If x , y, z are in G.P. and `a^x = b^y = c^z` , then `log_b a* log_b c ` is equal to :

To solve the problem, we need to analyze the given conditions and derive the required expression step by step. ### Step-by-Step Solution: 1. **Understand the Given Conditions**: We are given that \( x, y, z \) are in Geometric Progression (G.P.) and that \( a^x = b^y = c^z \). 2. **Express the Equalities Using Logarithms**: Since \( a^x = b^y = c^z \), we can set this common value equal to some constant \( k \).
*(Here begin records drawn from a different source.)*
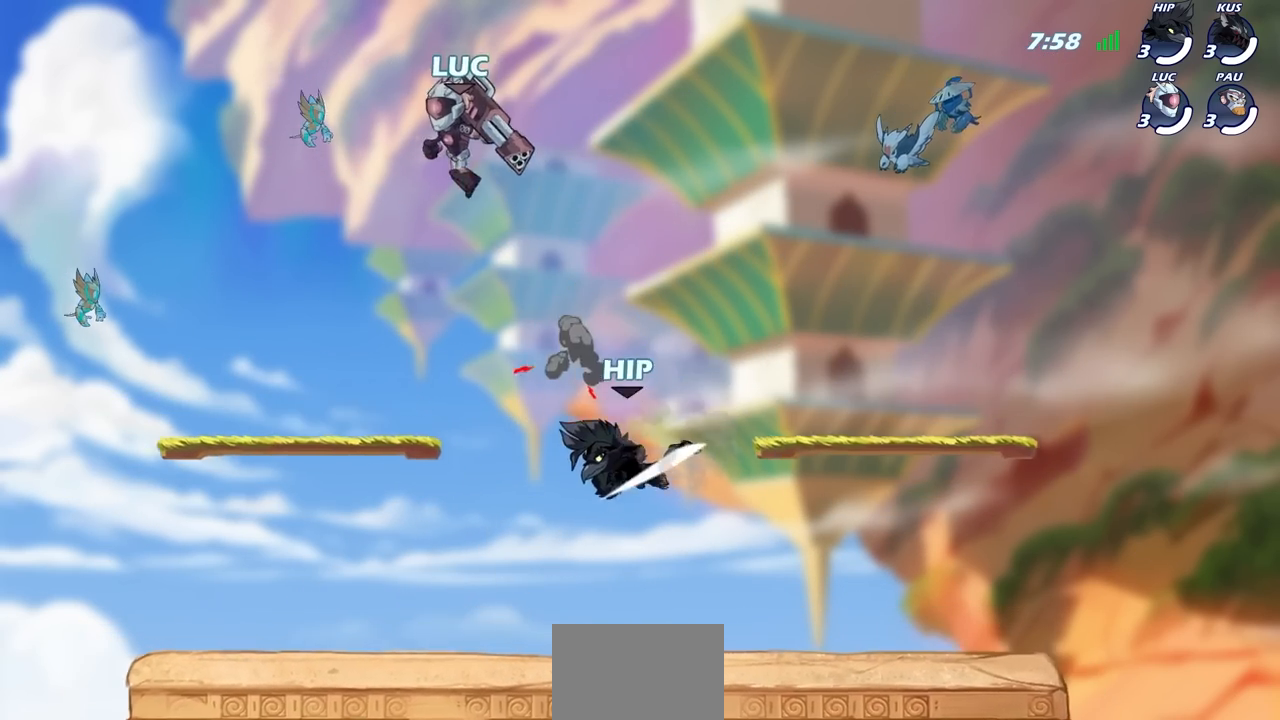
{"buttons": [], "left_stick": "down-left", "right_stick": "center", "events": [[83, "left_stick", "down-left"], [233, "left_stick", "down-right"], [383, "left_stick", "down-left"]]}
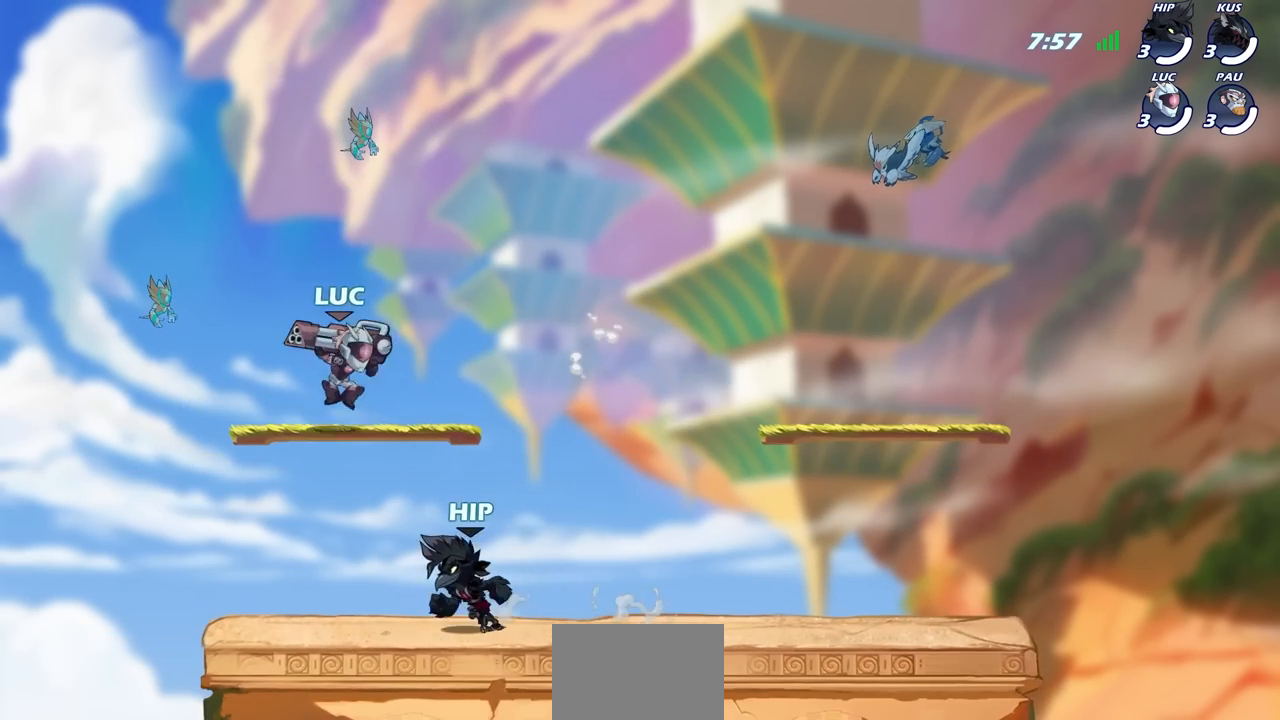
{"buttons": [], "left_stick": "up-right", "right_stick": "center", "events": [[283, "CROSS", "down"], [367, "left_stick", "up-right"], [433, "CROSS", "up"]]}
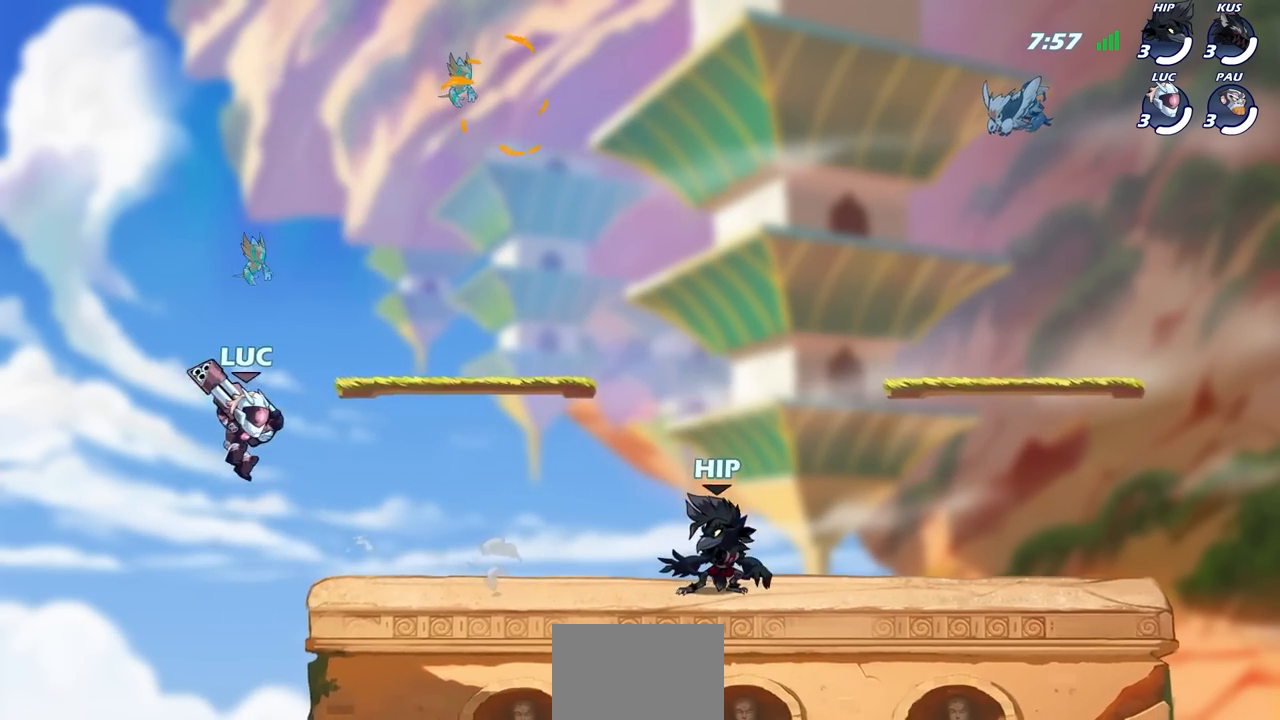
{"buttons": ["SQUARE"], "left_stick": "up-right", "right_stick": "center", "events": [[150, "CROSS", "down"], [317, "CROSS", "up"], [483, "SQUARE", "down"]]}
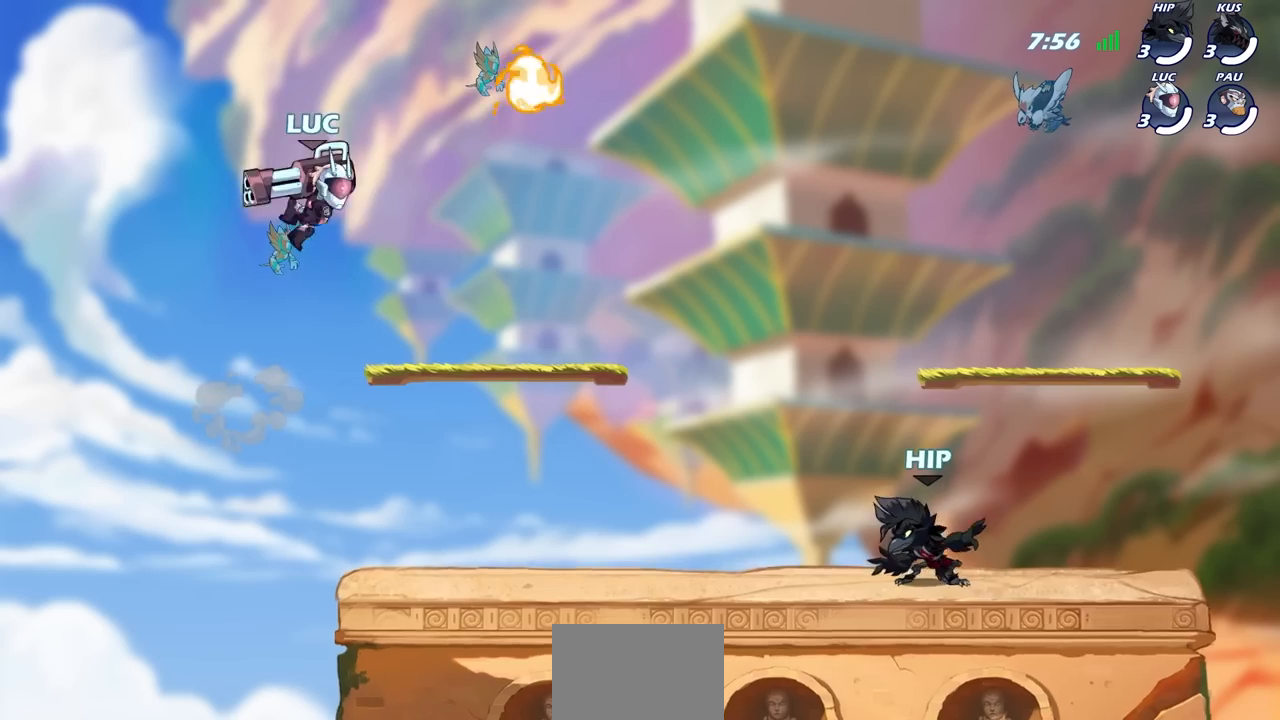
{"buttons": [], "left_stick": "right", "right_stick": "center", "events": [[100, "SQUARE", "up"], [200, "left_stick", "center"], [350, "left_stick", "right"]]}
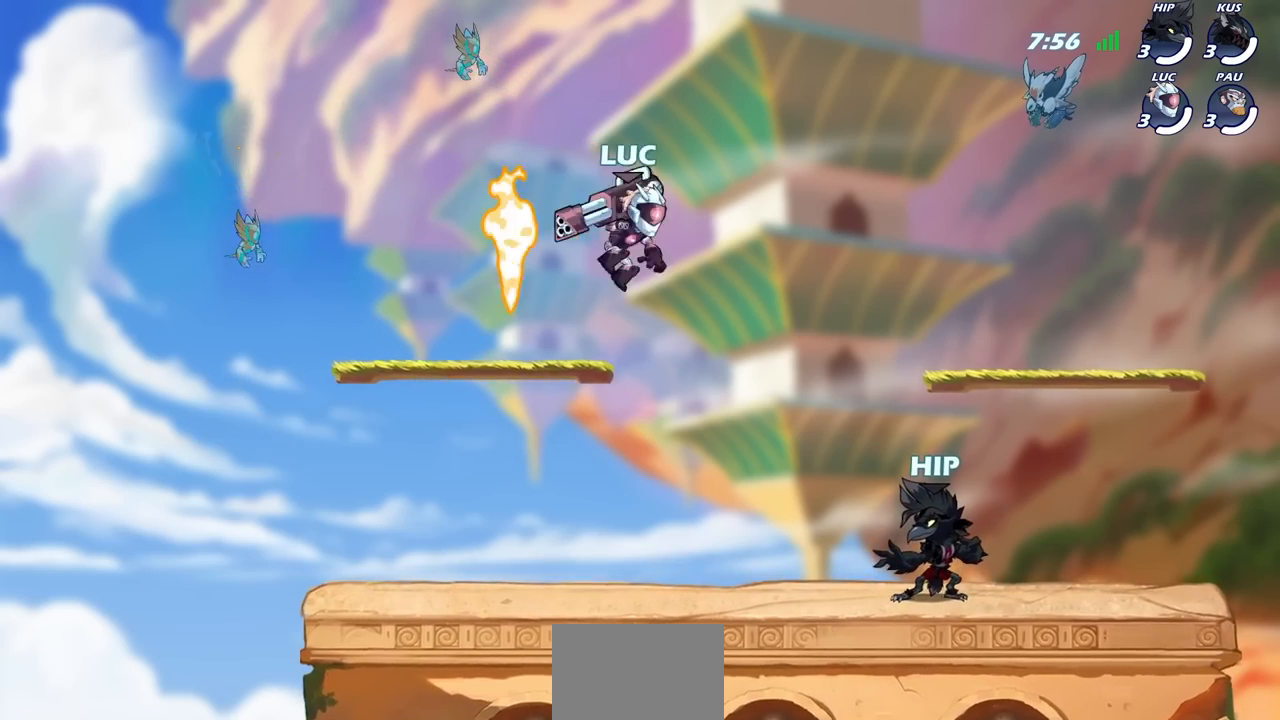
{"buttons": [], "left_stick": "center", "right_stick": "center", "events": [[67, "CROSS", "down"], [100, "left_stick", "up-right"], [167, "CROSS", "up"], [233, "left_stick", "right"], [333, "SQUARE", "down"], [400, "SQUARE", "up"], [483, "left_stick", "center"]]}
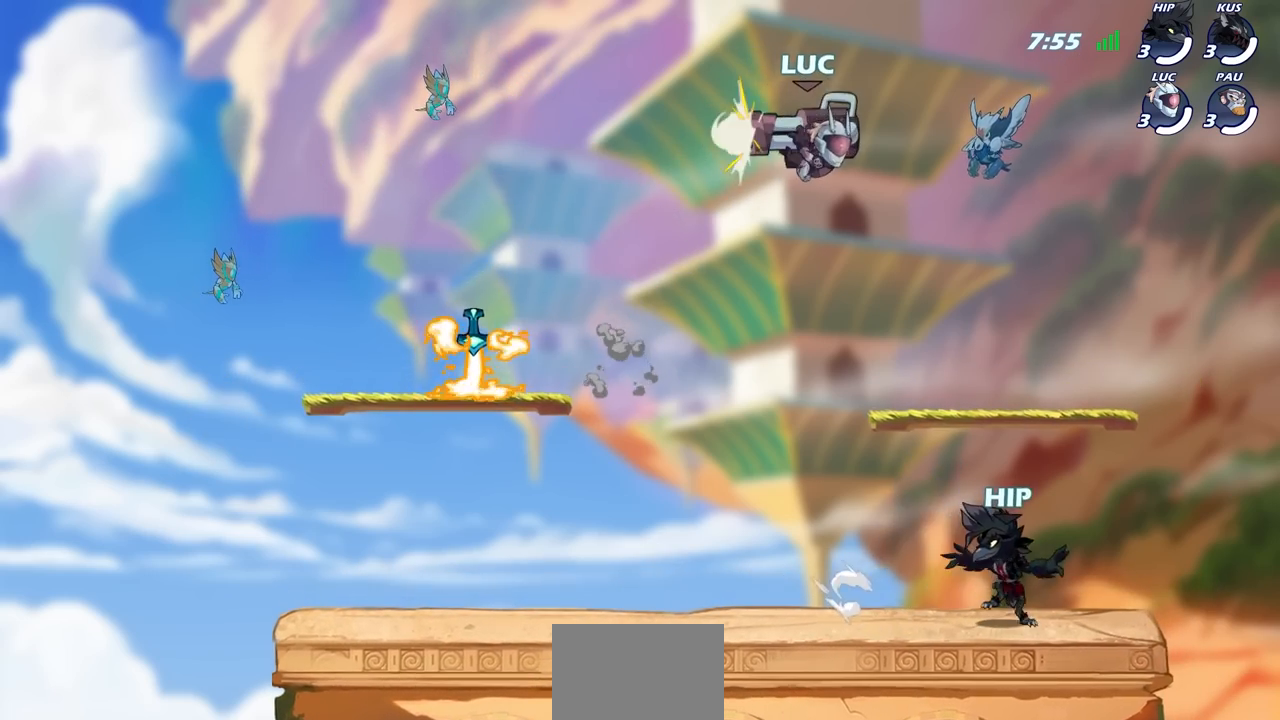
{"buttons": ["CIRCLE"], "left_stick": "left", "right_stick": "center", "events": [[250, "left_stick", "left"], [500, "CIRCLE", "down"]]}
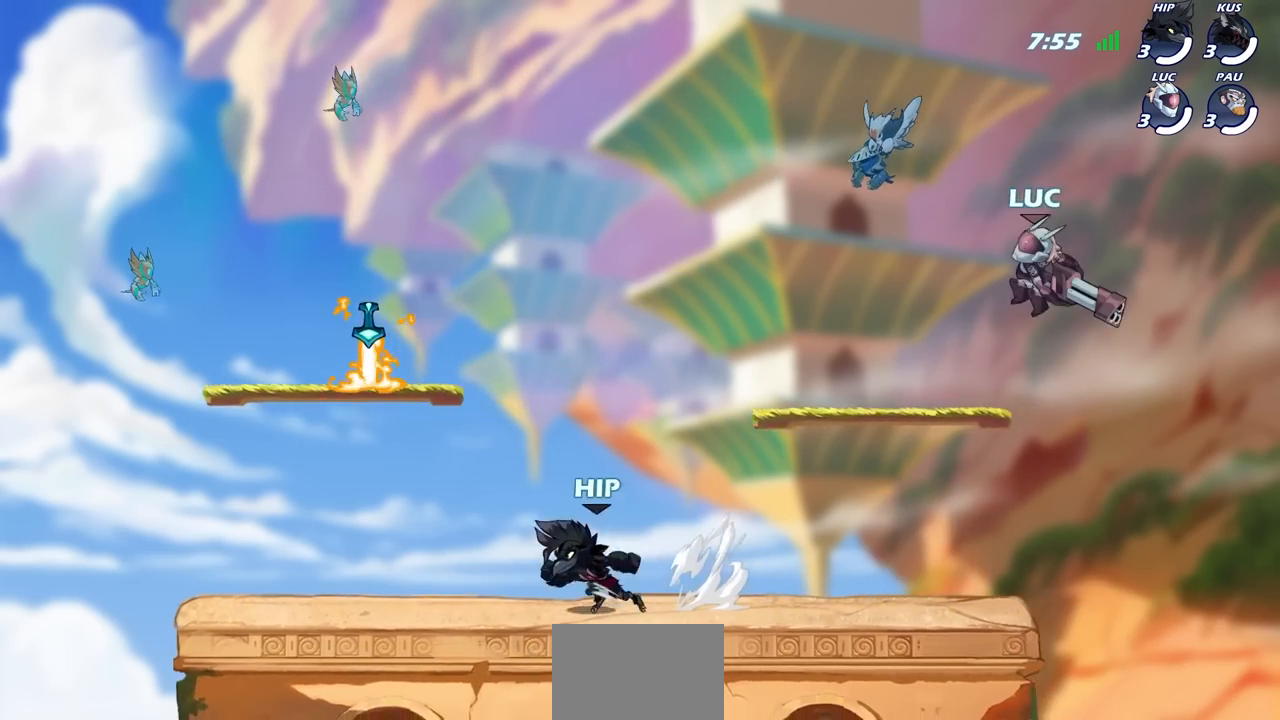
{"buttons": [], "left_stick": "center", "right_stick": "center", "events": [[83, "CIRCLE", "up"], [183, "left_stick", "center"]]}
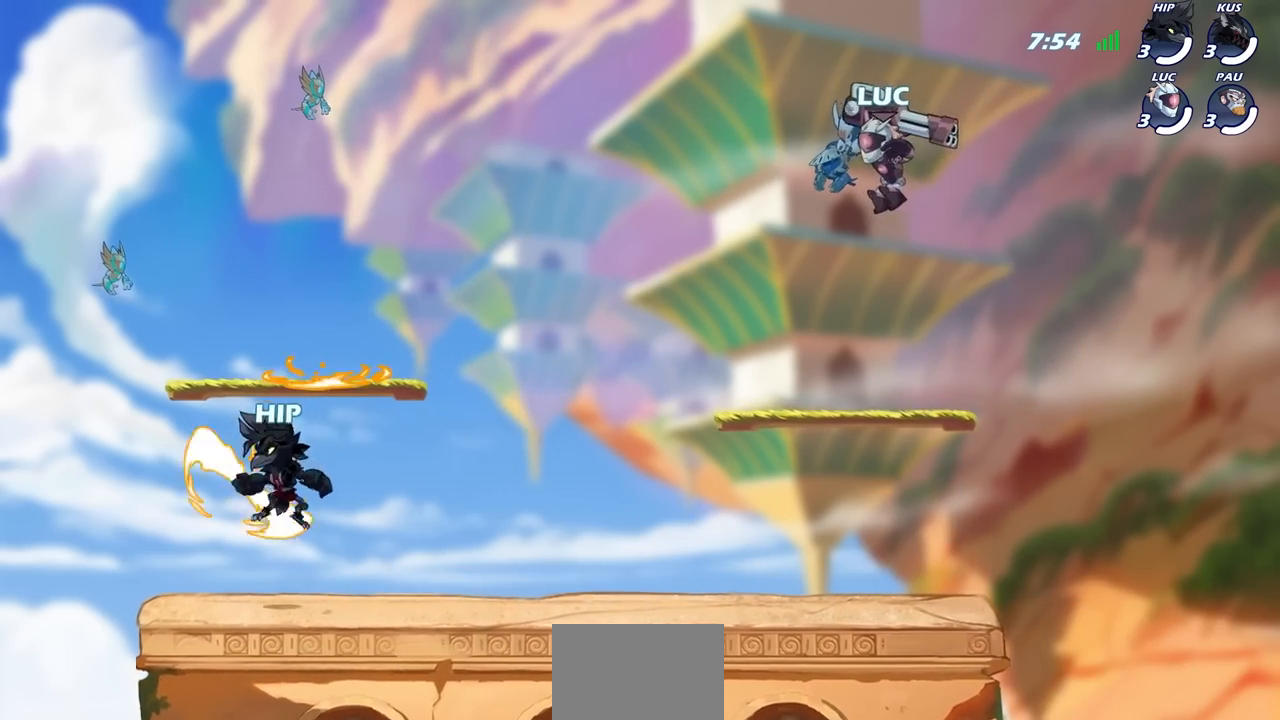
{"buttons": [], "left_stick": "down", "right_stick": "center", "events": [[83, "left_stick", "down"]]}
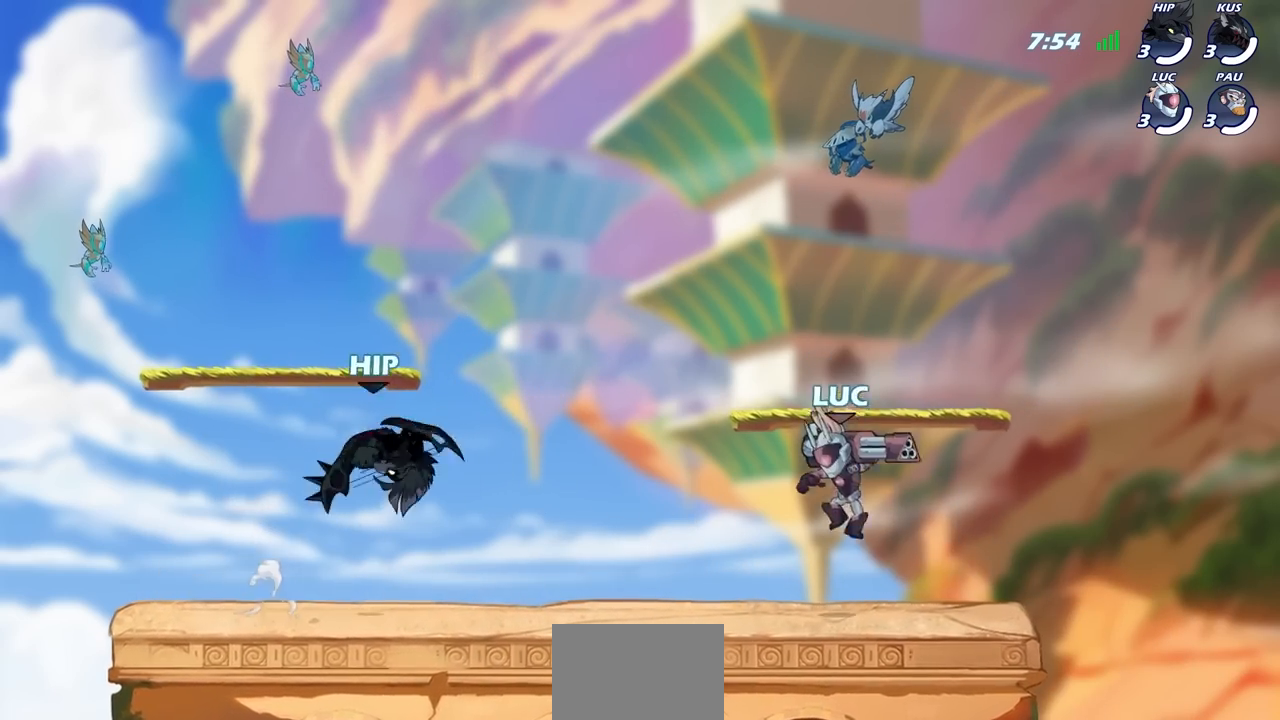
{"buttons": [], "left_stick": "center", "right_stick": "center", "events": [[150, "R2", "down"], [183, "SQUARE", "down"], [283, "SQUARE", "up"], [300, "R2", "up"], [367, "left_stick", "center"]]}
Thus, we can write: \[ a^x = k, \quad b^y = k, \quad c^z = k \] 3. **Take Logarithms**: Taking logarithms on both sides gives us: \[ x \log a = \log k, \quad y \log b = \log k, \quad z \log c = \log k \] 4. **Express \( x, y, z \) in terms of \( k \)**: \[ x = \frac{\log k}{\log a}, \quad y = \frac{\log k}{\log b}, \quad z = \frac{\log k}{\log c} \] 5. **Use the G.P. Condition**: Since \( x, y, z \) are in G.P., we have the condition: \[ y^2 = xz \] 6. **Substitute the Values**: Substituting the expressions for \( x, y, z \): \[ \left(\frac{\log k}{\log b}\right)^2 = \left(\frac{\log k}{\log a}\right) \left(\frac{\log k}{\log c}\right) \] 7. **Simplify the Equation**: This gives us: \[ \frac{(\log k)^2}{(\log b)^2} = \frac{(\log k)^2}{\log a \cdot \log c} \] 8. **Cancel \( (\log k)^2 \)** (assuming \( k \neq 1 \)): \[ \frac{1}{(\log b)^2} = \frac{1}{\log a \cdot \log c} \] 9. **Cross Multiply**: \[ \log a \cdot \log c = (\log b)^2 \] 10. **Rearranging the Expression**: We need to find \( \log_b a \cdot \log_b c \): \[ \log_b a = \frac{\log a}{\log b}, \quad \log_b c = \frac{\log c}{\log b} \] Therefore, \[ \log_b a \cdot \log_b c = \left(\frac{\log a}{\log b}\right) \cdot \left(\frac{\log c}{\log b}\right) = \frac{\log a \cdot \log c}{(\log b)^2} \] 11. **Substituting the Value**: From our earlier result, we know that \( \log a \cdot \log c = (\log b)^2 \): \[ \log_b a \cdot \log_b c = \frac{(\log b)^2}{(\log b)^2} = 1 \] ### Final Answer: \[ \log_b a \cdot \log_b c = 1 \]